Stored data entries
--- START ---

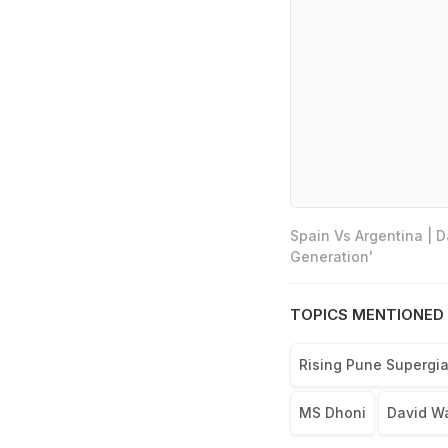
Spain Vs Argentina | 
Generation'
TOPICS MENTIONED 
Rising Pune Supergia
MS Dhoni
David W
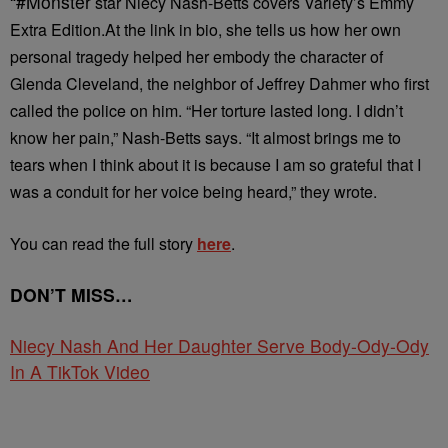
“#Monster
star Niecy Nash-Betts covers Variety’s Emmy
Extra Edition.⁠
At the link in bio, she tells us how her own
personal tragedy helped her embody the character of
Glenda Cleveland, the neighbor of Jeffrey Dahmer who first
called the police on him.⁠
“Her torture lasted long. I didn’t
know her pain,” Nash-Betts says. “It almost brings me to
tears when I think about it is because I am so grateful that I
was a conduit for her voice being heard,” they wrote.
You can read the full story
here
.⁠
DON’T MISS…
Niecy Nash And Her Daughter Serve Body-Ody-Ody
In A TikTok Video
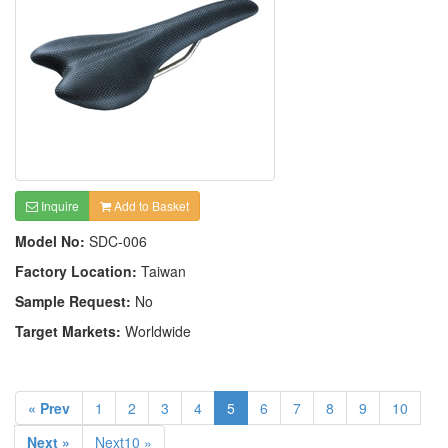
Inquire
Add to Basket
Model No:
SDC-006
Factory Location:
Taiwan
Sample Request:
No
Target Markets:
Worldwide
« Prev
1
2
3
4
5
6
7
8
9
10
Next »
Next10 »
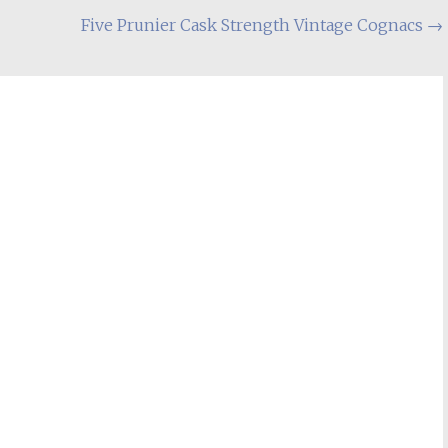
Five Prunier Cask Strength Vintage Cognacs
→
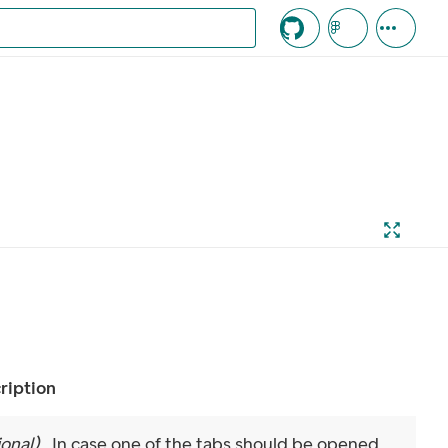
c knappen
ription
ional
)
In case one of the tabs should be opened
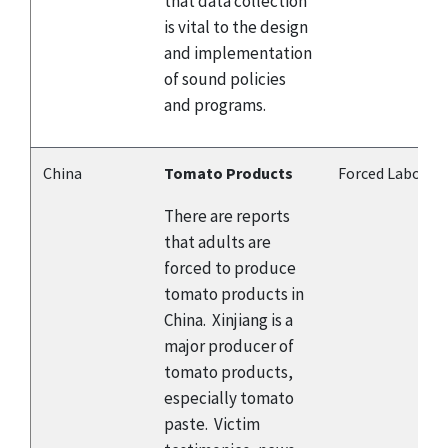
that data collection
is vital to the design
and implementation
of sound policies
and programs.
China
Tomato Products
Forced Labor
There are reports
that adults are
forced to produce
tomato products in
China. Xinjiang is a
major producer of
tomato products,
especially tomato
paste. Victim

--- END ---
--- START ---

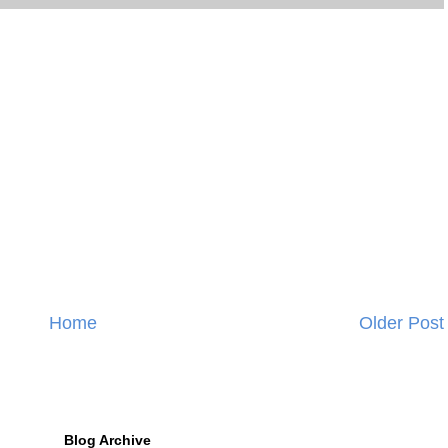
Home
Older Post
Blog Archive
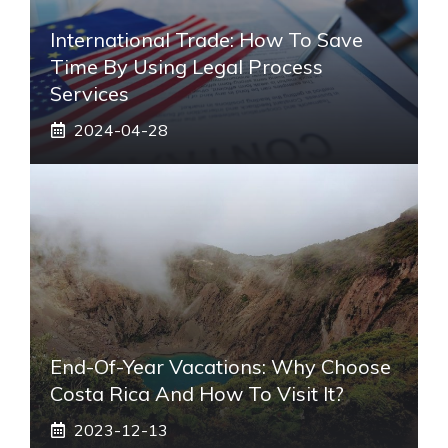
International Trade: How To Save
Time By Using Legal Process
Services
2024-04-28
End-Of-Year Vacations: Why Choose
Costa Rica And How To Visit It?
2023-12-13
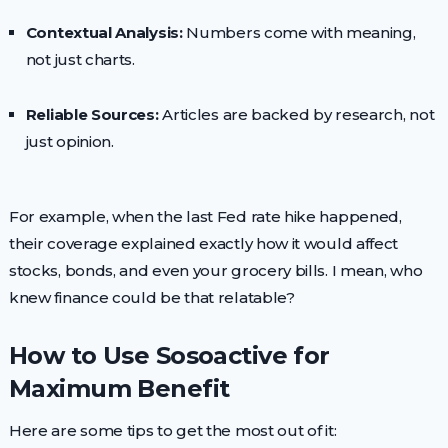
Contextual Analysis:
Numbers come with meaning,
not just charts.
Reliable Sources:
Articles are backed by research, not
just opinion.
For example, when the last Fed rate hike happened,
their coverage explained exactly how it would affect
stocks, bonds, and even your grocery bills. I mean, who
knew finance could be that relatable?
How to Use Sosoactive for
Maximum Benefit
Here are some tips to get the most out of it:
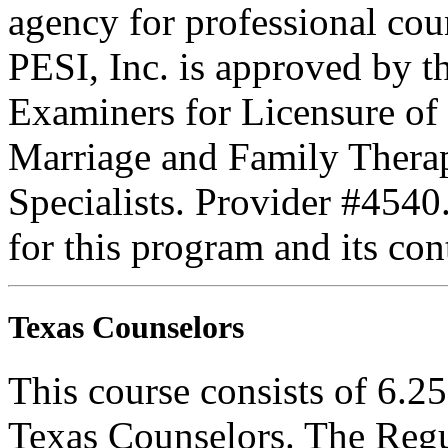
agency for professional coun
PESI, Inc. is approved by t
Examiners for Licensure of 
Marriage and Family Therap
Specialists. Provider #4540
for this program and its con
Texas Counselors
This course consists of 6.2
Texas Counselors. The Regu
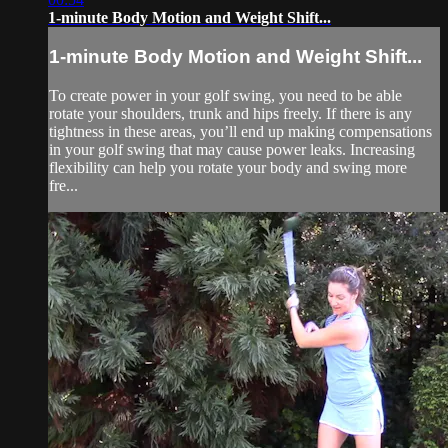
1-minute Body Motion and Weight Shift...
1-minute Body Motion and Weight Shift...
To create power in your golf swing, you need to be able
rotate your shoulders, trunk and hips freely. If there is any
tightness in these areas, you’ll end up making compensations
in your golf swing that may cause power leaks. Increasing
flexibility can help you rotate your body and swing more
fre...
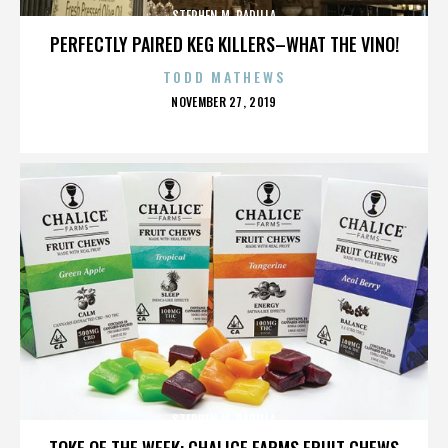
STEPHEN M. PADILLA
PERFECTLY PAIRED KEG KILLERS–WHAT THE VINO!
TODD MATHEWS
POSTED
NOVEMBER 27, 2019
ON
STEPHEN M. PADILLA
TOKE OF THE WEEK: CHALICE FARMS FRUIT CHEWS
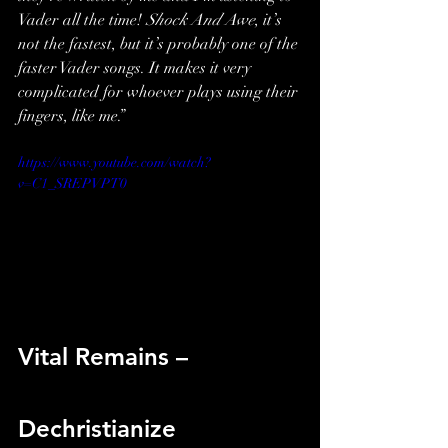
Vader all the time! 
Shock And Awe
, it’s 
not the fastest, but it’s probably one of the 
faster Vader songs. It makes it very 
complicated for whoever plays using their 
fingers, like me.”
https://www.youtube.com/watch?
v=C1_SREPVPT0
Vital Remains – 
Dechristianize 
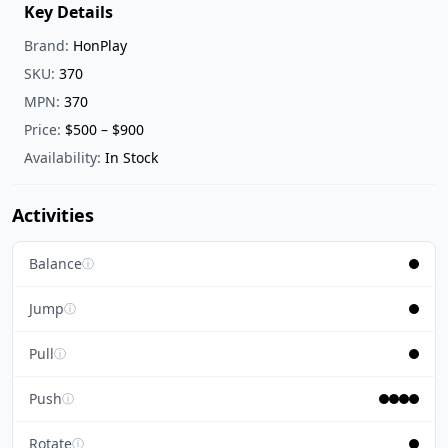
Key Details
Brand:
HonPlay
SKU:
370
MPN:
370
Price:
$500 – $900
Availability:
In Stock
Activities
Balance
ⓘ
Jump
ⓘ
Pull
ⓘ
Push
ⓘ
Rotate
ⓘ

--- END ---

■ AIM OF THE EXERCISE:
If a line in the entries contains the word "your", copy that line out.

■ RESPONSE TO THIS EXERCISE:
stocks, bonds, and even your grocery bills. I mean, who
To create power in your golf swing, you need to be able
rotate your shoulders, trunk and hips freely. If there is any
in your golf swing that may cause power leaks. Increasing
flexibility can help you rotate your body and swing more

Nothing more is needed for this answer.